Ben-Hur: A Tale of the Christ (1925) – Fred Niblo

 

The next film up on the Great Movies – 100 Years of Film list of recommendations following my screening of Intolerance is this tale of Ben Hur (Ramon Navarro), a young Jewish prince intent on vengeance for the ruin of his family at the hands of the Romans, interwoven around the tale of Christ (Claude Payton – we never actually see his face onscreen), that occurred at the same time.

He finds himself at odds, pretty early on, after a prologue featuring the traditional retelling of the birth of Christ, with his childhood friend, and now committed Roman, Messala (Francis X. Bushman).
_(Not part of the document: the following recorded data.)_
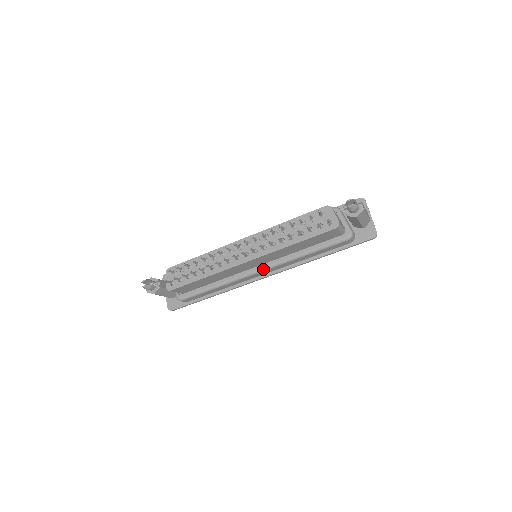
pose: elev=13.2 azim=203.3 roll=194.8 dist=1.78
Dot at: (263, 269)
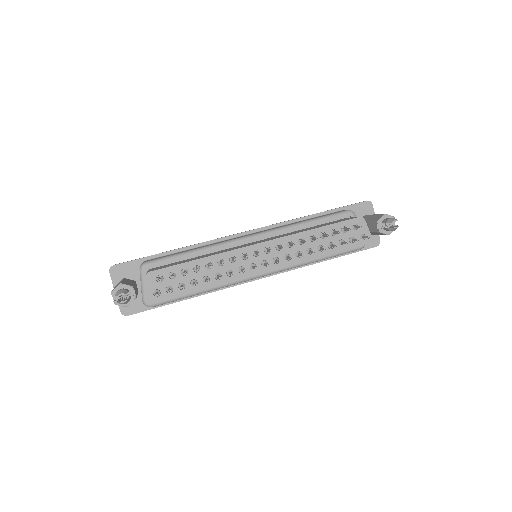
Dot at: (267, 274)
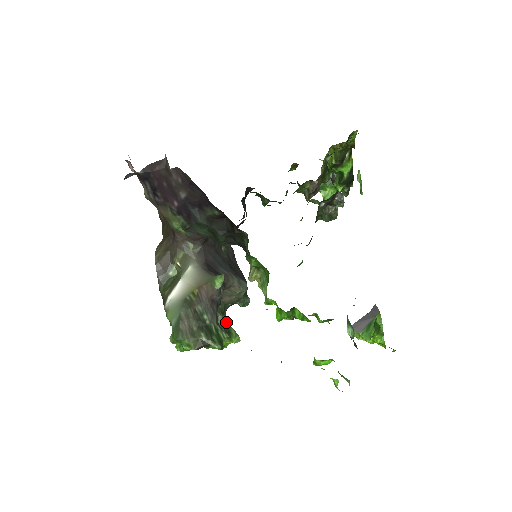
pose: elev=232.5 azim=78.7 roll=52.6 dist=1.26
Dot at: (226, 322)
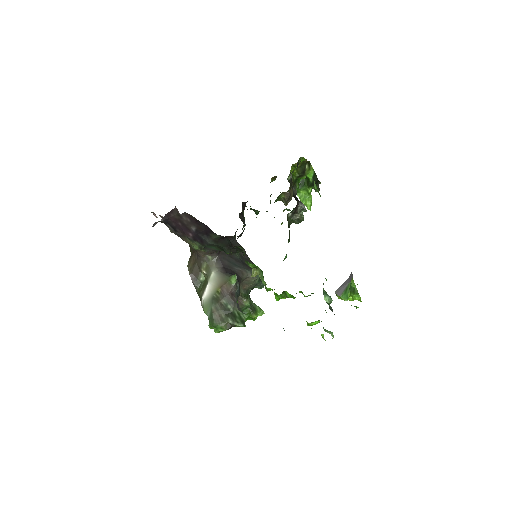
Dot at: (251, 302)
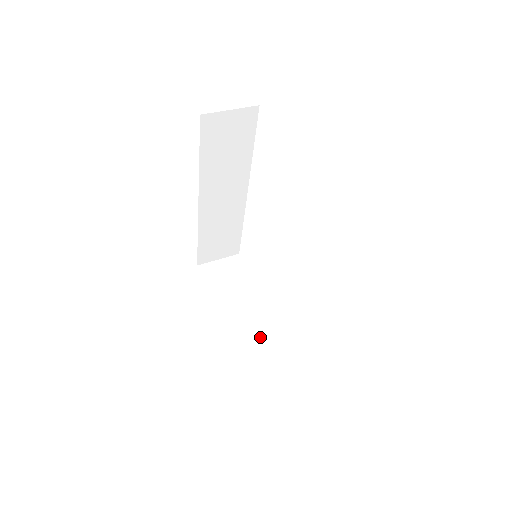
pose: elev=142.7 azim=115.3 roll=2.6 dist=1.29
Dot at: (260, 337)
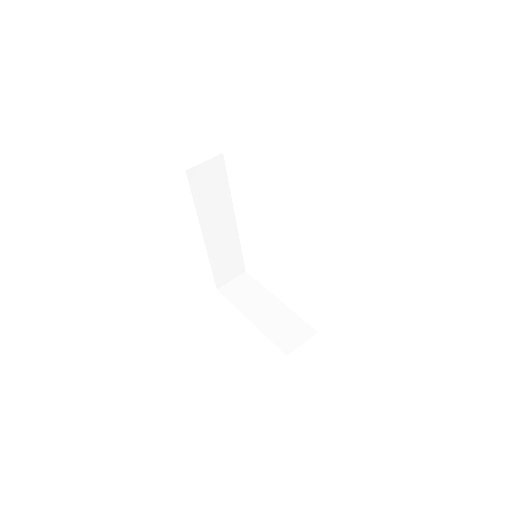
Dot at: (281, 322)
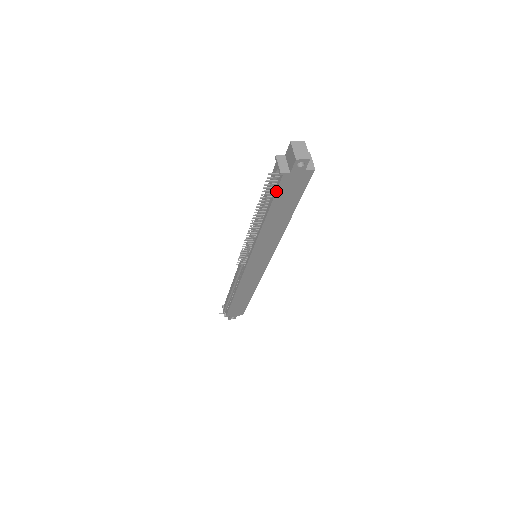
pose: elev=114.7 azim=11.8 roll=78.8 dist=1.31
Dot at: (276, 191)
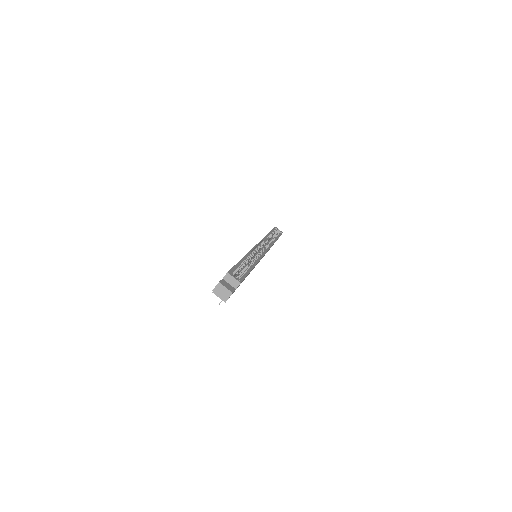
Dot at: occluded
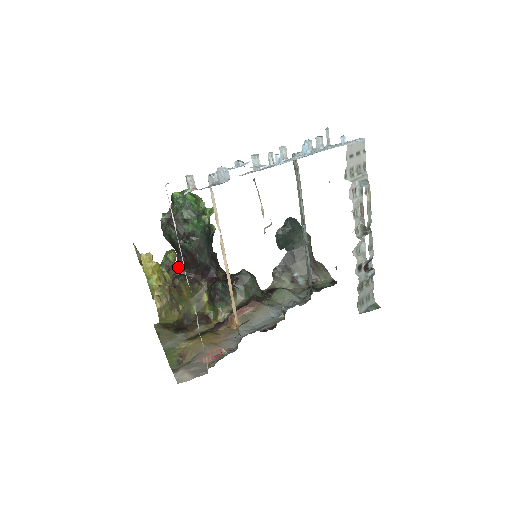
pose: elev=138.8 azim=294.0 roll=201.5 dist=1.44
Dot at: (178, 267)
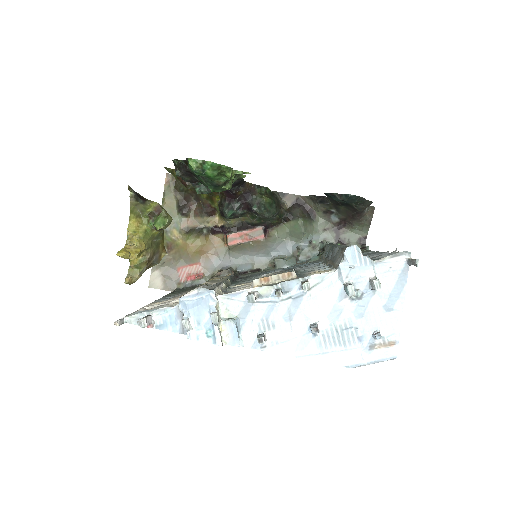
Dot at: occluded
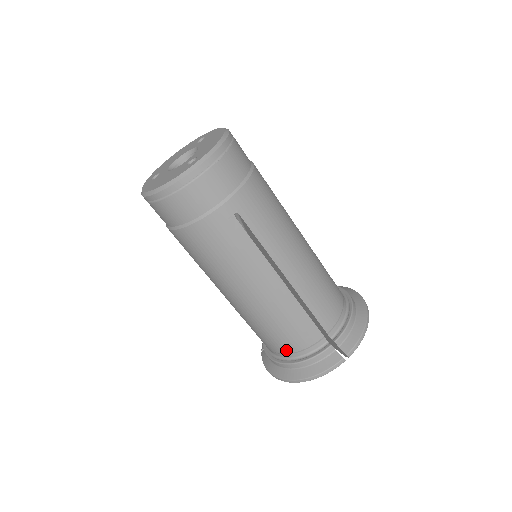
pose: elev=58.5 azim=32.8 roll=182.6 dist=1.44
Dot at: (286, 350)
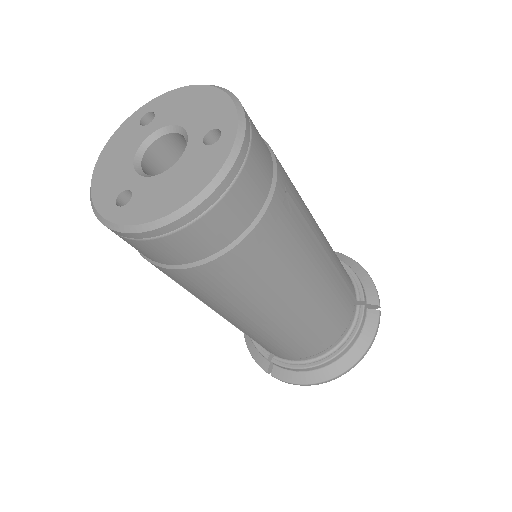
Dot at: (331, 342)
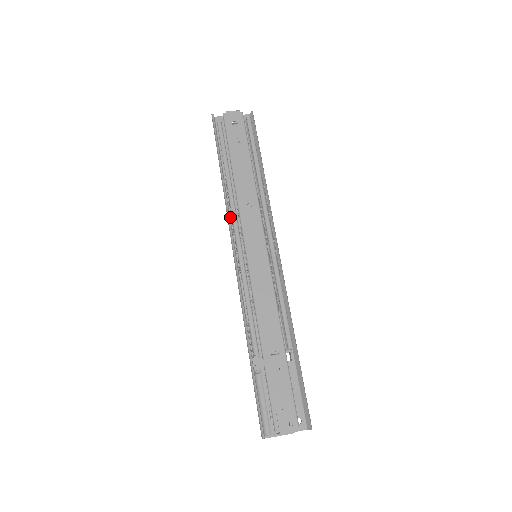
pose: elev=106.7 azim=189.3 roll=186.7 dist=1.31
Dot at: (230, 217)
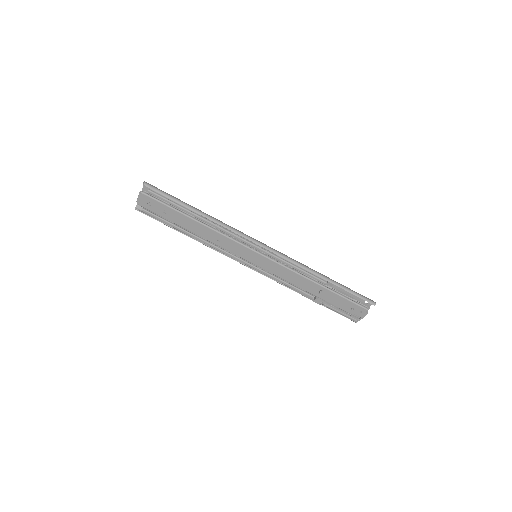
Dot at: (220, 252)
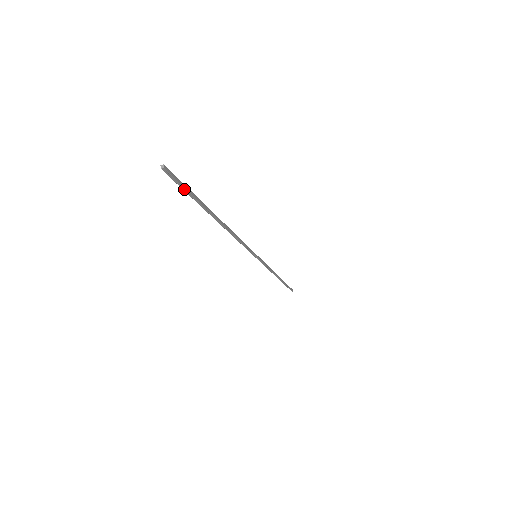
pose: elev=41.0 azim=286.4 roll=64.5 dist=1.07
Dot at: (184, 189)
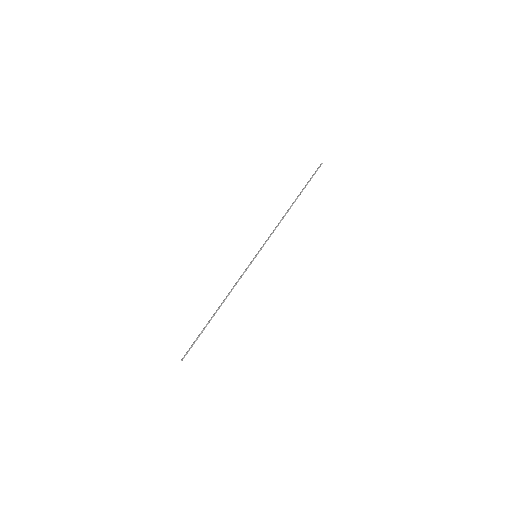
Dot at: occluded
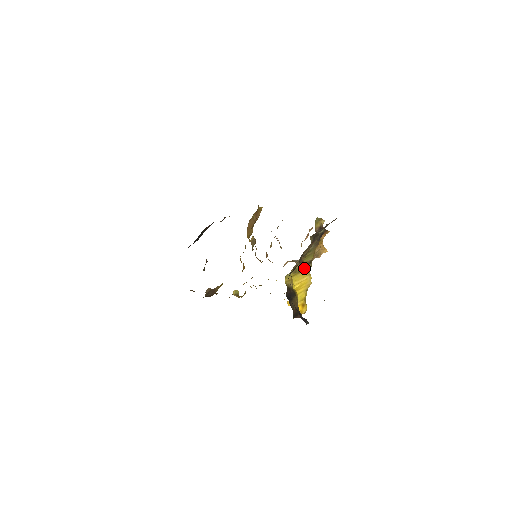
Ben’s tale illustrates a fairly violent life, counterpointed by the peaceful preaching of Christ, as he’s taken prison, put to work on a Roman galley, which in turn, is attacked by pirates in a fantastic, and violent, sequence. From there, he finds himself adopted by a Roman general after he saves the man’s life during the battle, and is raised as a prince of Rome, but that doesn’t stop his driving need to avenge the ruination brought on his family by the Roman Empire.

He romances Esther (May McAvoy), who learns that Ben’s mother and sister yet live, though his mother is deathly ill. Hearing that this Christ fellow can heal the sick, and has even resurrected the dead, she convinces them to travel with her to see him, while in an intricately crafted and executed sequence, Messala and Ben square off in a brilliant, and again, incredibly violent, chariot race.

Ben Hur (1925) sea battle

The messages of peace and war volley back and forth throughout the film, until its climax, Christ’s journey to his crucifixion, when Ben shouts to him that he has legions of men arriving to help free him, to fight for him. But the message of peace prevails, and this time, finally reaches Ben, as he is reunited with love and family.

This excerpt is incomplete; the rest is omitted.